• TASK REQUIREMENTS:
Continue the passage on HIPAA compliance from where it stops.
--- STUDY TEXT Enclosed Below ---
The Health Insurance Portability and Accountability Act, known among practitioners as HIPAA, contains more than 100 requirements when it comes to three main categories: security, privacy, and breach notification. An expectation across the board with organizations is to have a comprehensive risk analysis completed regularly, a risk management plan, regular employee training, and implementation of security policies and procedures. All of this is much easier said than done which is why many organizations are still failing to meet this requirement. Especially as electronic health records have become more standard in the industry.

Unlike many industries, healthcare faces a steep cost for becoming the victim of a data breach while not being HIPAA compliant. For an organization that is breached they can possibly face fines of up to $1.5 million per HIPAA violation per year. This does not include the other costs that come with a data breach including: new process development, individual victim credit monitoring, FTC fines, class action lawsuits, patient loss, and possibly action from Attorney Generals.

While larger medical organizations seem to understand the importance of protecting patient data, research from SecurityMetrics more than half of organizations surveyed were not testing their workforce for HIPAA training. Additionally 40% of respondents could not confirm if their organization uses multi-factor authentication when it comes to patient data access. This is an HIPAA violation, and it’s very alarming and does not paint an optimistic outlook for the second round of HIPAA audits coming from the OCR.
--- End of Enclosed STUDY TEXT ---
--- SUPPLIED DATA Enclosed Below ---
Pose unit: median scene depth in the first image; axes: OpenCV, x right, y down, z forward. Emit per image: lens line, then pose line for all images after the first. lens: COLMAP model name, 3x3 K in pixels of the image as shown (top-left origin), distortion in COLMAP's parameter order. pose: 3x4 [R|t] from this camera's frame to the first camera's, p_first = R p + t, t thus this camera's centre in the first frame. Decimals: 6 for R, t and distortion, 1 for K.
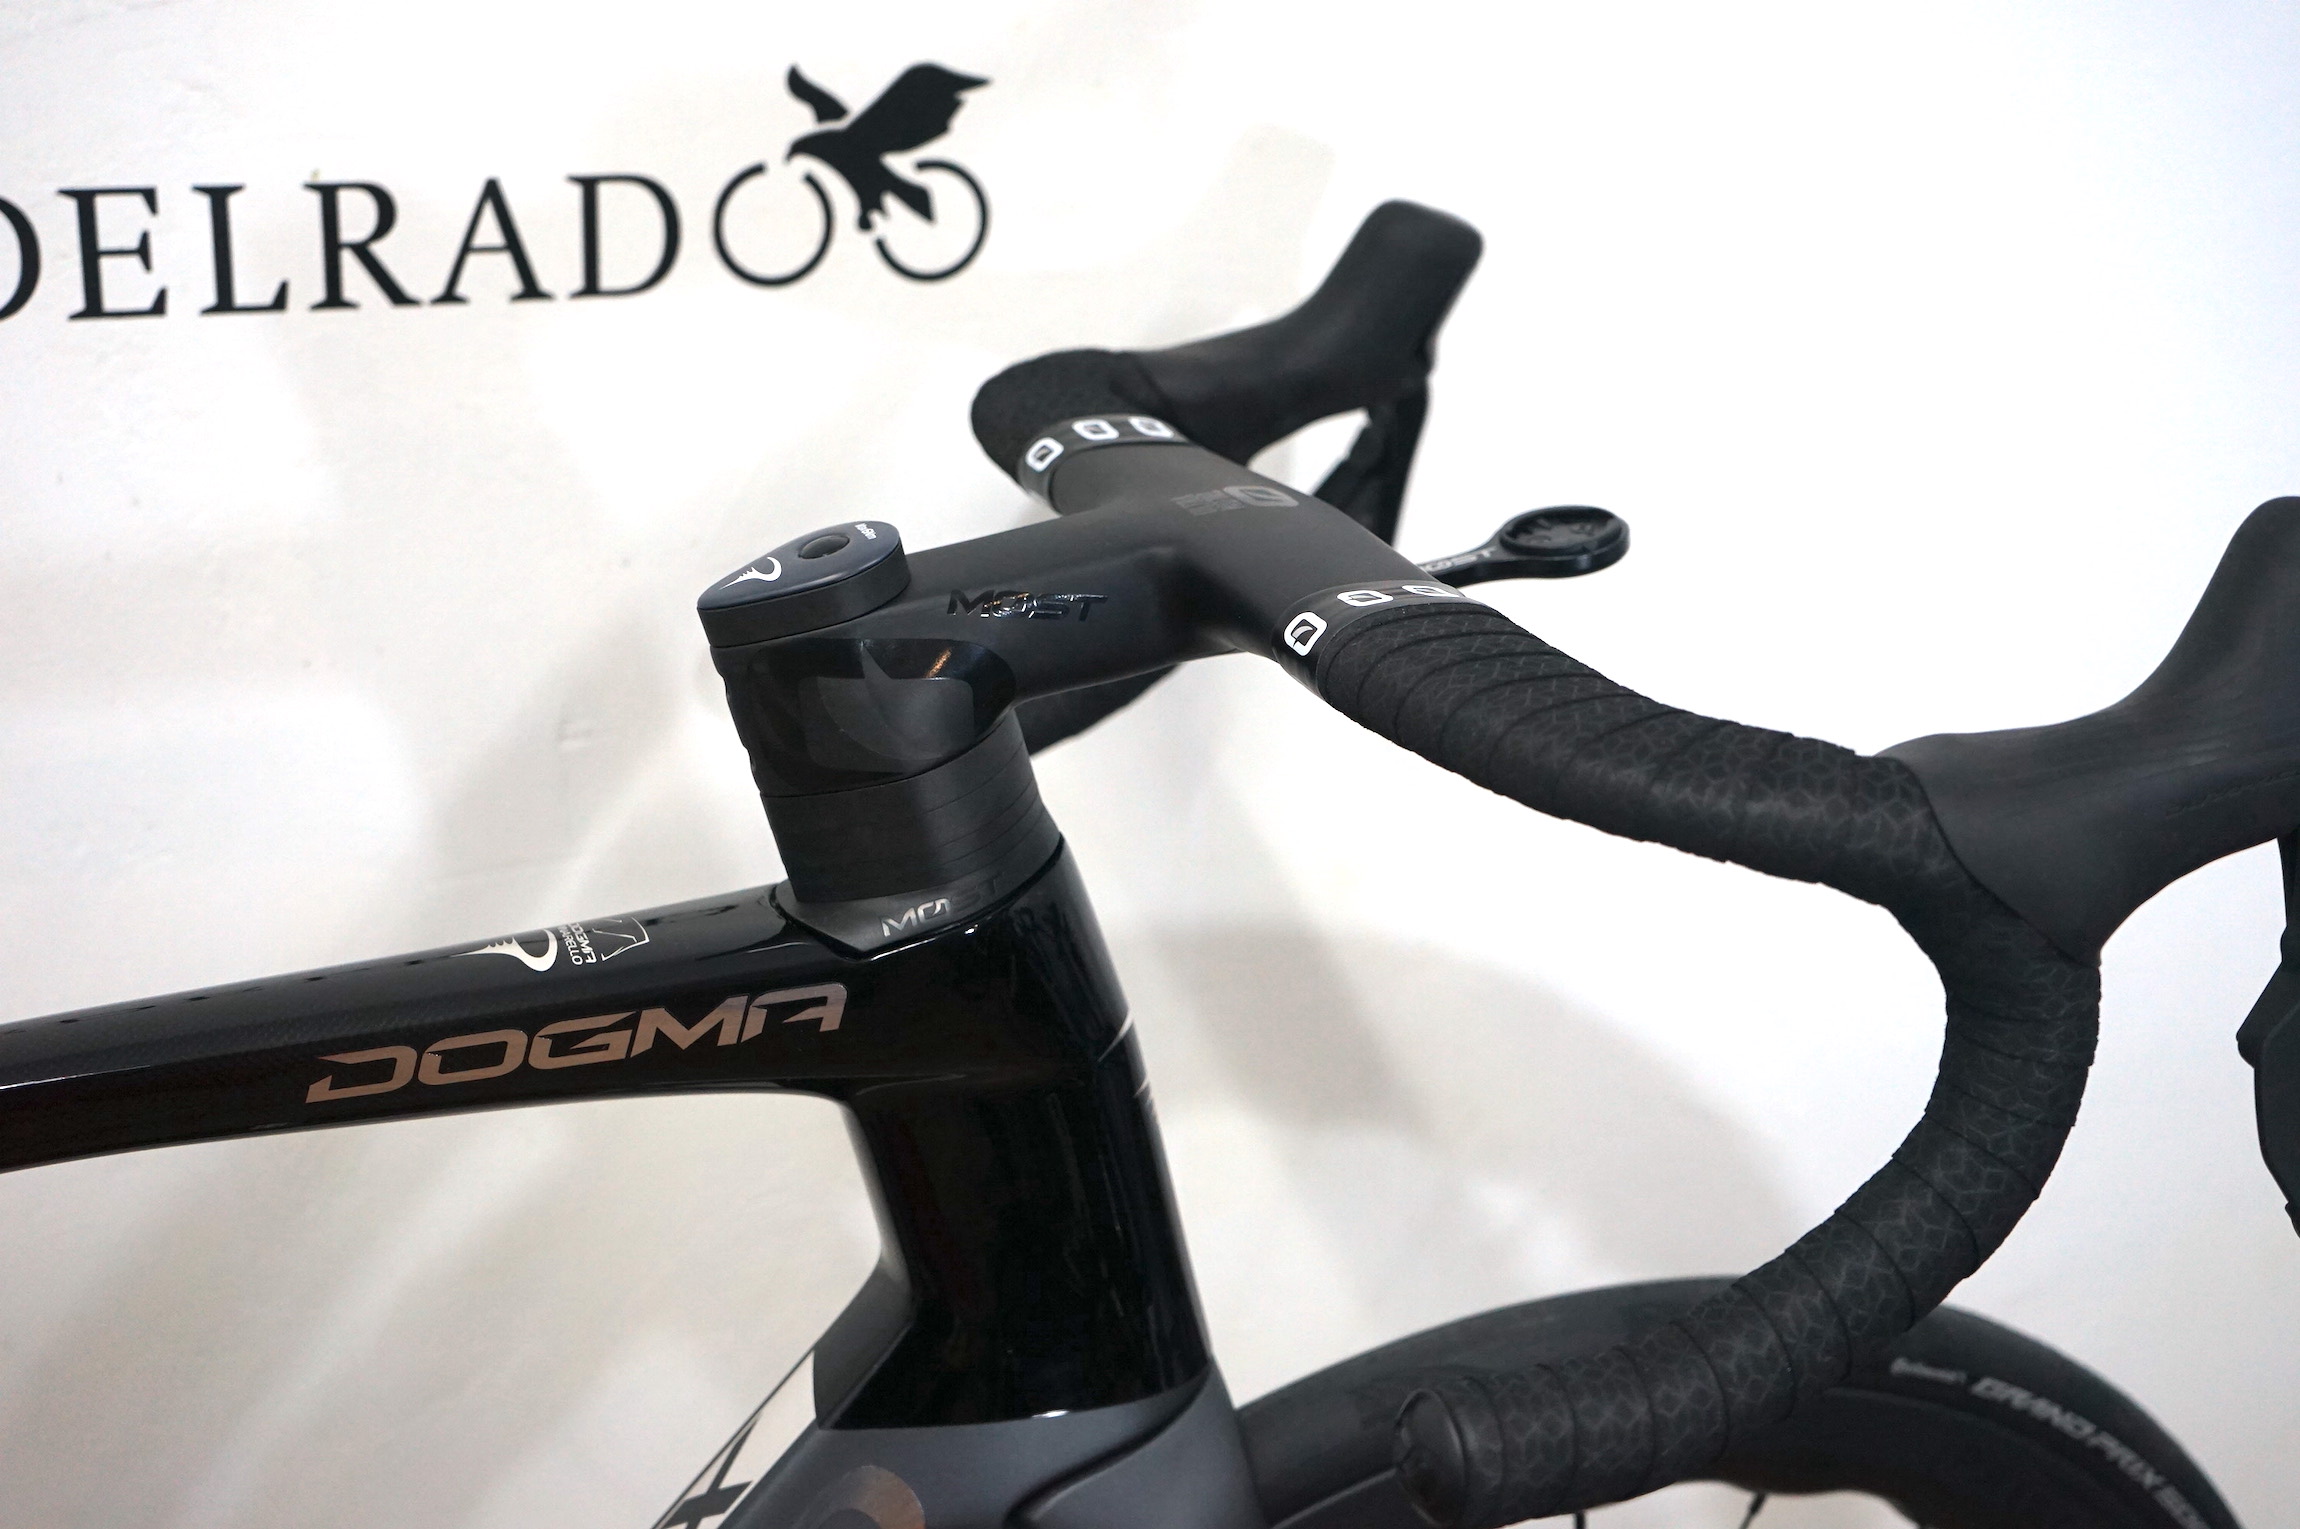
--- End of Enclosed SUPPLIED DATA ---
• RESULT OF THE TASK:
Thankfully ITSC has compiled a checklist and guide to ensure that you will pass your audit when the time comes.

Defining Scope

If you are attempting to meet compliance, it is important to understand what your scope of responsibility is. There are two categories of organizations that the HIPAA law recognizes: covered entities (CE) and business associates (BA). Let’s start by defining what these two are and how even businesses who are not traditionally considered part of the healthcare industry can potentially need to follow HIPAA as well.

Covered Entities

You are a CE if you are a health plan, healthcare clearinghouse, or a healthcare provider. Essentially any organization involved with digitally handling and transmitting sensitive medical and personal data. All medical specialties, insurance companies, pharmacies, research firms, and even education institutions in some cases are all required to follow HIPAA as a CE. There are cases where one organization can be considered both a CE and BA, which is much more common when partnerships are developed between organizations.

Business Associates

Any person or organization can be considered a BA if they handle any personal health information (PHI) under any circumstance. It is here where you will find organizations not traditionally considered in the healthcare industry will need to follow HIPAA. Meeting compliance in this case is the cost of doing business with the healthcare industry. BA can be consultants, accountants, financial firms, data analytic firms, or even other medical providers. Basically anyone who has to use PHI to perform their jobs. Business Associates should map out exactly how PHI from CE flows into their organization, how it is processed, how it is stored, and finally what happens once the data leaves the organization. Network segmentation is one the most effective methods to better manage PHI data from a client or partner.

It is important to understand if you fall into only one category or into both. Good rule of thumb is if you have a medical partnership, you likely belong in both categories. You can read more about scope from the OCR’s online HIPAA resource page for professionals. You can also use the online tool that was developed to answer the question of what category you fall under. Now that we understand some of the basics about scope let us explore what rules organizations are expected to follow.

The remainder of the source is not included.